Nous savons ça… Nous savons tout ça. Ce n’est pas nous, c’est la banque. Une banque n’est pas comme un homme. Pas plus qu’un propriétaire de cinquante mille arpents, ce n’est pas comme un homme non plus. C’est ça le monstre.

D’accord, s’écriaient les métayers, mais c’est notre terre. C’est nous qui l’avons mesurée, qui l’avons défrichée. Nous y sommes nés, nous nous y sommes fait tuer, nous y sommes morts. Quand même elle ne serait plus bonne à rien, elle est toujours à nous.

C’est ça qui fait qu’elle est à nous… d’y être nés, d’y avoir travaillé, d’y être enterrés. C’est ça qui donne le droit de propriété, non pas un papier avec des chiffres dessus.

Nous sommes désolés. Ce n’est pas nous. C’est le monstre. Une banque n’est pas comme un homme. »

Ce roman, dont le titre provient d’un chant abolitionniste, The Battle Hymn of the Republic, que j’écoutais il y a presque 60 ans dans la voix de Joan Baez, retrace le calvaire de la famille Joad, pendant la crise des années 30, et qui, en raison des tempêtes de poussière, le Dust Bowl, produites par la sécheresse, perd ses récoltes, ce qui l’oblige à partir à la recherche d’un avenir meilleur.

Tout ceci nous parle, et nous parle très fort. En ce XXIe siècle, le libéralisme extrême dépossède du peu qu’ils avaient des milliers de personnes et, d’autre part, le désastre climatique en oblige d’autres à quitter leurs terres. Et les pays qui se disent gardiens de la civilisation leur ferment leurs portes et les chassent souvent violemment.

Steinbeck ne nous présente point, cependant, une image idyllique de la vie antérieure à la crise. Les hommes sont violents, les femmes et les enfants soumis et silencieux.

Au tout début du roman, le jeune Tom Joad rentre chez lui après avoir passé quatre ans en prison pour meurtre.

« — On était saouls, fit à mi-voix Joad. Saouls, à un bal. J’sais pas comment que ça a commencé. Et puis j’ai senti ce couteau qui me rentrait dedans et ça m’a dessaoulé d’un coup. Et v’là que je vois Herb qui se ramène encore une fois avec son couteau. Y avait cette pelle qu’était là contre le mur de l’école, alors je l’ai attrapée et je lui en ai foutu un coup sur la tête. J’avais jamais rien eu à reprocher à Herb. C’était un brave type. Il courait tout le temps après ma sœur Rosasharn quand il était tout gosse. Non, je l’aimais bien, Herb. »

Quand Tom arrive chez lui,, la maison est pour ainsi dire détruite et vide, de ses habitants et même de ses meubles.

Un voisin qui refuse de quitter sa terre, Muley, lui apprend que sa famille, quand le tracteur s’en est pris à la demeure et a commencé à transformer leur cour en champ de coton, a décidé de fuir vers la Californie, mais qu’avant de pouvoir le faire, ils logent chez son oncle John.

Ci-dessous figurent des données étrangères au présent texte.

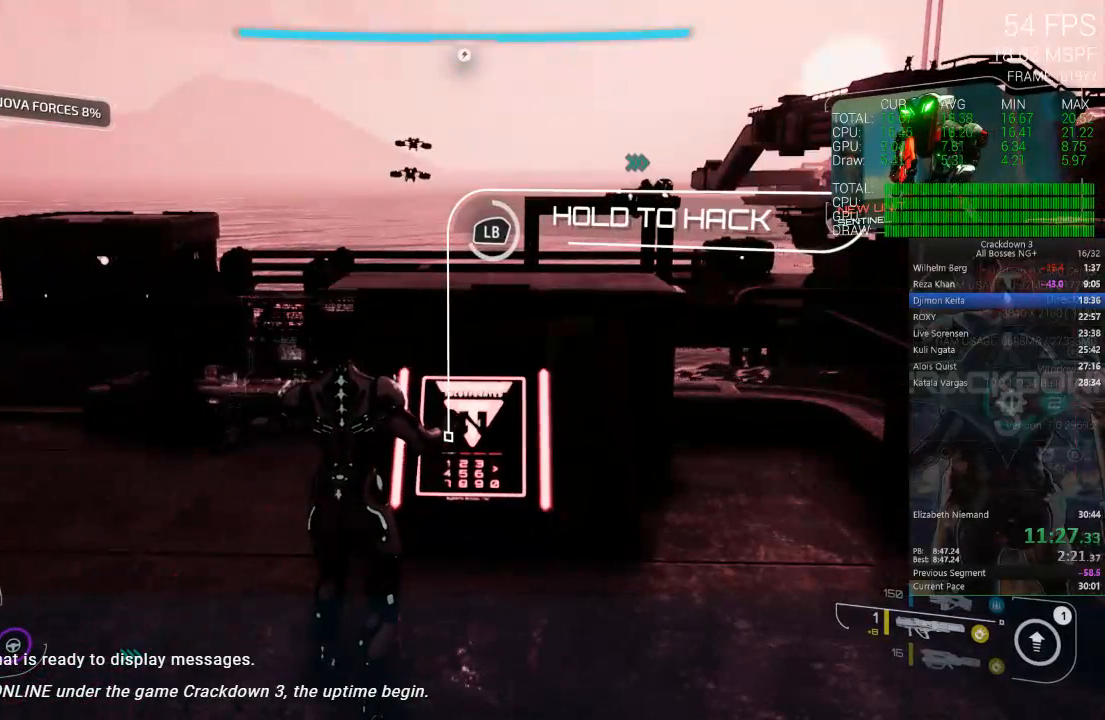
{"dt_ms": 500, "buttons": ["L1"], "left_stick": "center", "right_stick": "center", "events": []}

« — Je ne sais combien de fois, la nuit, dans ma couchette, je me représentais comment ça serait quand je reviendrais à la maison. Je pensais que Grand-père et Grand-mère seraient peut-être morts et qu’il y aurait peut-être quelques nouveaux gosses. Pa serait peut-être un peu moins dur. Man prendrait peut-être un peu de repos et laisserait l’ouvrage à Rosasharn. Je savais que ça ne serait plus pareil qu’avant. Enfin, va falloir dormir ici, j’imagine, et au petit jour on ira trouver l’oncle John. »

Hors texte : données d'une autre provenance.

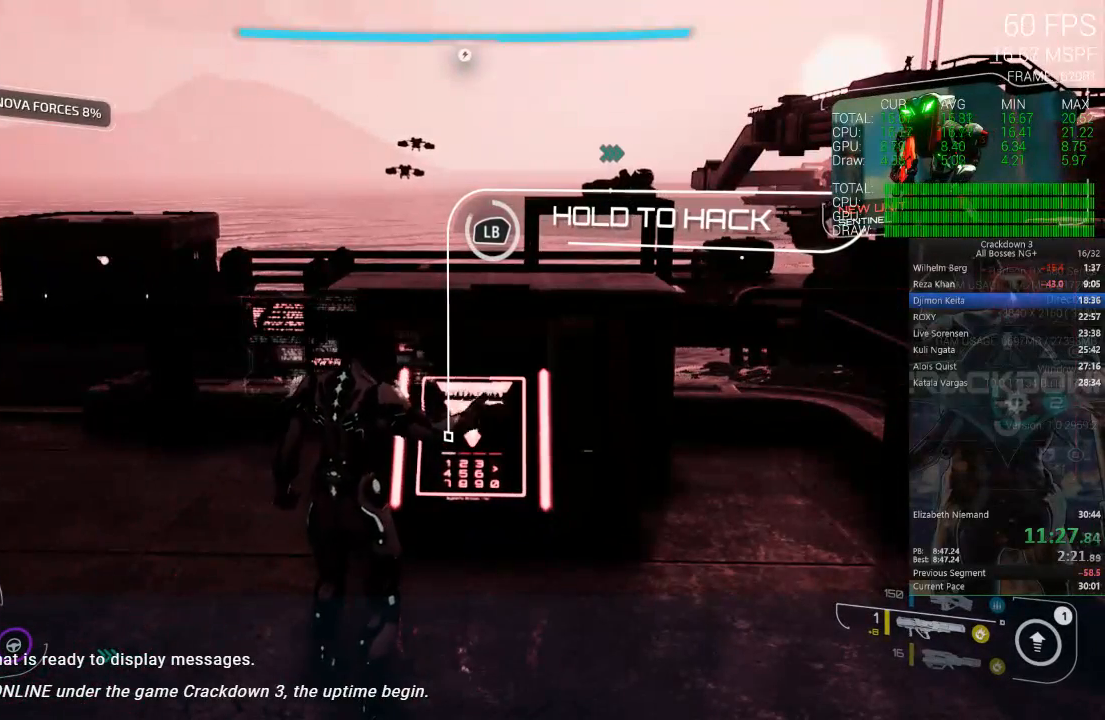
{"dt_ms": 500, "buttons": ["L1"], "left_stick": "center", "right_stick": "center", "events": []}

Il entreprendra le voyage accompagné de Casy, un pasteur qui n’exerce plus son ministère.  Avant de partir, la nuit tombée, les trois hommes sont obligés de se cacher dans un champ de coton pour ne pas être découverts par la police.

« J’aurais jamais pensé qu’il faudrait que je me cache sur les terres de mon père », dit alors Tom Joad.

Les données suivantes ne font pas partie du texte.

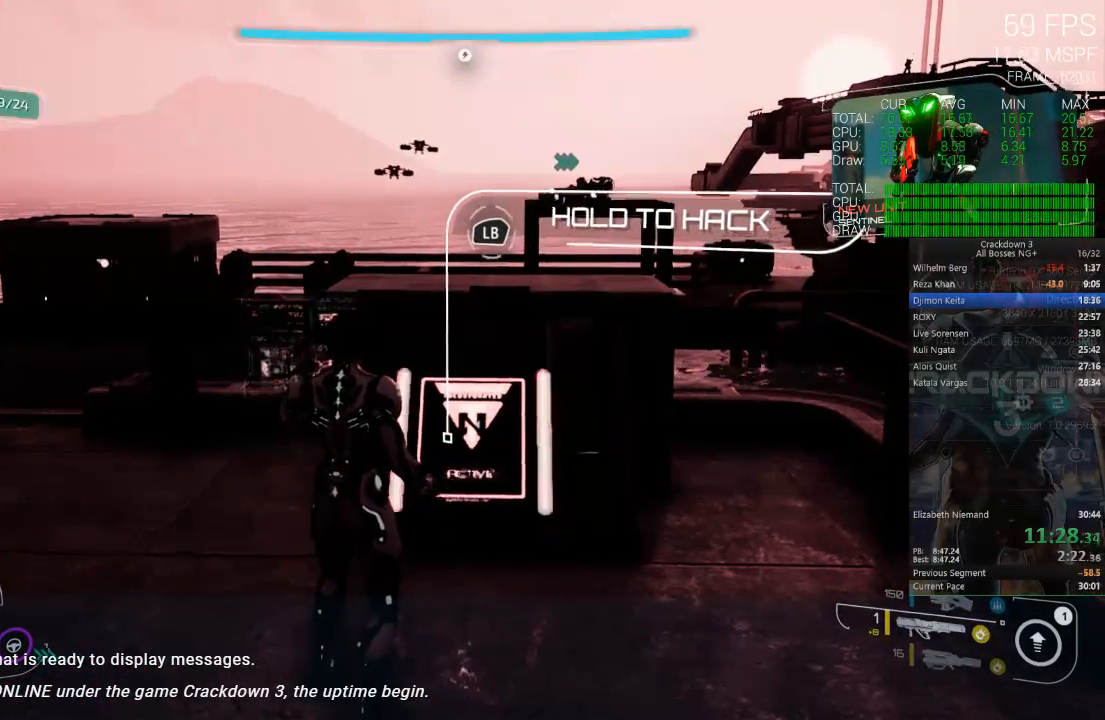
{"dt_ms": 500, "buttons": [], "left_stick": "down", "right_stick": "down"}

Le chapitre VIII, lorsque Tom Joad retrouve sa famille, est une preuve de l’art de portraitiste de John Steinbeck.

« Il était coiffé d’un vieux feutre sale. Sur sa chemise de travail bleue, il portait un gilet sans boutons. Son pantalon était retenu par une large courroie de harnais avec une grande boucle de cuivre, cuir et métal polis par des années d’usage ; ses souliers étaient craquelés et les semelles en étaient gonflées, recourbées du bout en forme de sabot après des années de soleil, d’humidité et de poussière. Les manches de sa chemise, retenues par les muscles puissamment gonflés, lui serraient les bras. Il avait les hanches minces, le ventre plat, les jambes courtes, lourdes et fortes. Son visage, encadré par une barbe dure, poivre et sel, semblait tiré vers son menton, un menton énergique, proéminent, modelé par la barbe qui était plus sombre à cet endroit, alourdissant et renforçant la saillie de la mâchoire. Sur les pommettes du vieux Tom, où la barbe n’avait pas accès, la peau était aussi brune que de l’écume de pipe, et une patte-d’oie la ridait au coin de ses yeux constamment clignés. Il avait les yeux bruns, bruns comme des grains de café, et quand il regardait quelque chose il tendait la tête en avant, car ses yeux sombres et brillants avaient faibli. Ses lèvres d’où sortaient les gros clous étaient minces et rouges. »

Plus les Joad, ainsi que tous les milliers de personnes qui fuient vers la Californie, s’en approchent, plus le paradis qu’ils avaient échafaudé dans leurs rêves s’étioles. Comment ne pas penser aux migrants du XXIe siècle, beaucoup d’entre eux chassés de leur pays par la désertification et la misère. 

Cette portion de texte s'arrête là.